La Ruta del Alba es una de las experiencias más frescas y accesibles del Parque Natural de Redes, en Asturias. Con 14 kilómetros de recorrido ida y vuelta, se completa en 3–4 horas. El sonido constante del agua, las pozas cristalinas y el musgo denso la convierten en un refugio natural único en España.
¿Dónde está la Ruta del Alba y cómo se accede?
La ruta comienza en el pueblo de Soto de Agües, en el corazón del Parque Natural de Redes. Este espacio protegido forma parte de la Reserva de la Biosfera de la UNESCO desde 1997. El acceso es sencillo en coche: desde Oviedo, se tarda menos de una hora por la AS-258.
El aparcamiento está señalizado y gratuito. No requiere reserva previa ni permiso especial, aunque sí se recomienda consultar el estado del sendero en la web del Gobierno del Principado de Asturias antes de salir.
¿Qué hace única a esta ruta dentro del Parque Natural de Redes?
- Es la única ruta del parque con tres pozas consecutivas alimentadas por pequeñas cascadas.
- El tramo final conduce al Mirador del Alba, desde donde se divisa el valle del río Nalón en su estado más salvaje.
- El firme es mayoritariamente de tierra y gravilla, con tramos de calzada romana restaurada, integrada en el recorrido.
¿Es apta para familias y principiantes?
Sí. La Ruta del Alba tiene un nivel técnico bajo. No hay desniveles superiores a 200 metros ni pasos aéreos. El sendero es ancho, bien señalizado y con bancos de madera en puntos estratégicos.
No obstante, se recomienda calzado de montaña ligero. El musgo y la humedad constante hacen resbaladizo el terreno en zonas sombrías. Los menores deben ir supervisados cerca de las pozas, ya que no cuentan con barandillas.
¿Qué infraestructura turística hay en los alrededores?
- El Centro de Interpretación de Redes, en Soto de Agües, ofrece mapas gratuitos y explicaciones sobre la flora y fauna local.

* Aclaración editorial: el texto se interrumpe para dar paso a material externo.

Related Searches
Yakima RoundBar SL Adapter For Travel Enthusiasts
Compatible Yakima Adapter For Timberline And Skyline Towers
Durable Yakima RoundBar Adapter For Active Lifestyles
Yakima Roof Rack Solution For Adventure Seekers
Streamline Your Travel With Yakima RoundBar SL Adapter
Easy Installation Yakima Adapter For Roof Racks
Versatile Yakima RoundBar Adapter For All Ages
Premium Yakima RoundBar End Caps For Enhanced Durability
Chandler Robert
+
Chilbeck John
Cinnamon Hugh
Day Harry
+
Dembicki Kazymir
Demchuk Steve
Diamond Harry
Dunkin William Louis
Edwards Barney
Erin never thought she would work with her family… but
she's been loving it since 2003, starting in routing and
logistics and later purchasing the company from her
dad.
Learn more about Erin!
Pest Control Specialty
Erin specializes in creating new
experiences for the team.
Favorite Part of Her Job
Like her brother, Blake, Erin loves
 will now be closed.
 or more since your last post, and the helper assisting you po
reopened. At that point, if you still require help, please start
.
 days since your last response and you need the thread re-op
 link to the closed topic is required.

- Hay dos refugios rurales a menos de 5 km: el Refugio José Luis Perales y el de Millán Salcedo.
- En la cercana localidad de Campo de Caso hay restaurantes que sirven productos locales como queso de cabra y trucha ahumada.
¿Qué impacto tiene esta ruta en la economía local?

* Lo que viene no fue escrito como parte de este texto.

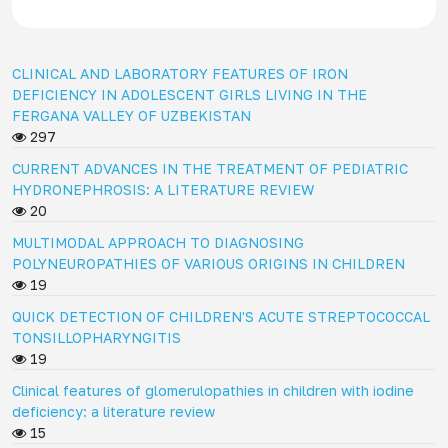
CLINICAL AND LABORATORY FEATURES OF IRON
DEFICIENCY IN ADOLESCENT GIRLS LIVING IN THE
FERGANA VALLEY OF UZBEKISTAN
297
CURRENT ADVANCES IN THE TREATMENT OF PEDIATRIC
HYDRONEPHROSIS: A LITERATURE REVIEW
20
MULTIMODAL APPROACH TO DIAGNOSING
POLYNEUROPATHIES OF VARIOUS ORIGINS IN CHILDREN
19
QUICK DETECTION OF CHILDREN'S ACUTE STREPTOCOCCAL
TONSILLOPHARYNGITIS
19
Clinical features of glomerulopathies in children with iodine
deficiency: a literature review
15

El turismo de naturaleza representa el 32 % de los ingresos anuales del concejo de Caso. Según datos de 2025 del Instituto Asturiano de Estadística, la Ruta del Alba genera más de 45.000 visitas al año. Cada turista gasta en promedio 78 € diarios en alojamiento, alimentación y artesanía.
Además, impulsa la certificación de productos locales bajo la marca ‘Calidad Turística Asturiana’. Esto ha permitido que 12 explotaciones ganaderas y 7 queserías pequeñas accedan a mercados nacionales y europeos.
¿Qué marco legal protege su entorno?
La ruta está integrada en el Parque Natural de Redes, regulado por el Decreto 112/2002 del Principado de Asturias. También forma parte de la Red Natura 2000, lo que impide cualquier actividad extractiva o urbanística en su perímetro.
Desde 2024, la normativa prohíbe el uso de drones sin autorización previa. Además, está prohibido el baño en las pozas principales para preservar la calidad del agua y los hábitats de anfibios como el tritón alpino.
¿Qué datos clave debe saber antes de ir?
- Longitud: 14 km (ida y vuelta)
- Duración estimada: 3–4 horas
- Desnivel acumulado: 185 metros
- Época ideal: De mayo a octubre. Evitar noviembre–febrero por riesgo de heladas y desbordamientos
- Equipamiento obligatorio: Botella de agua, protección solar y chubasquero ligero
- Restricciones: No se permite acampar, hacer fuego ni dejar residuos
Datos Clave
- La Ruta del Alba está señalizada como PR-AS 62, dentro de la red de senderos de Asturias
- El Parque Natural de Redes alberga el mayor número de osos cantábricos de España: 312 ejemplares en 2025
- El 92 % del recorrido discurre bajo copa de árboles, lo que reduce la exposición solar en un 70 %
- La ruta forma parte del Itinerario Europeo de los Caminos del Agua, reconocido por la Red de Patrimonio Natural de la UE
- En 2025, el Gobierno de Asturias destinó 1,2 millones de euros a mejorar los accesos y señalización del PR-AS 62
El entorno no es solo paisajístico: es un ecosistema funcional. La vegetación densa regula el caudal del río, previene la erosión y sostiene especies protegidas como el milano real y el águila perdicera. Cada paso en esta ruta es un acto de conservación activa.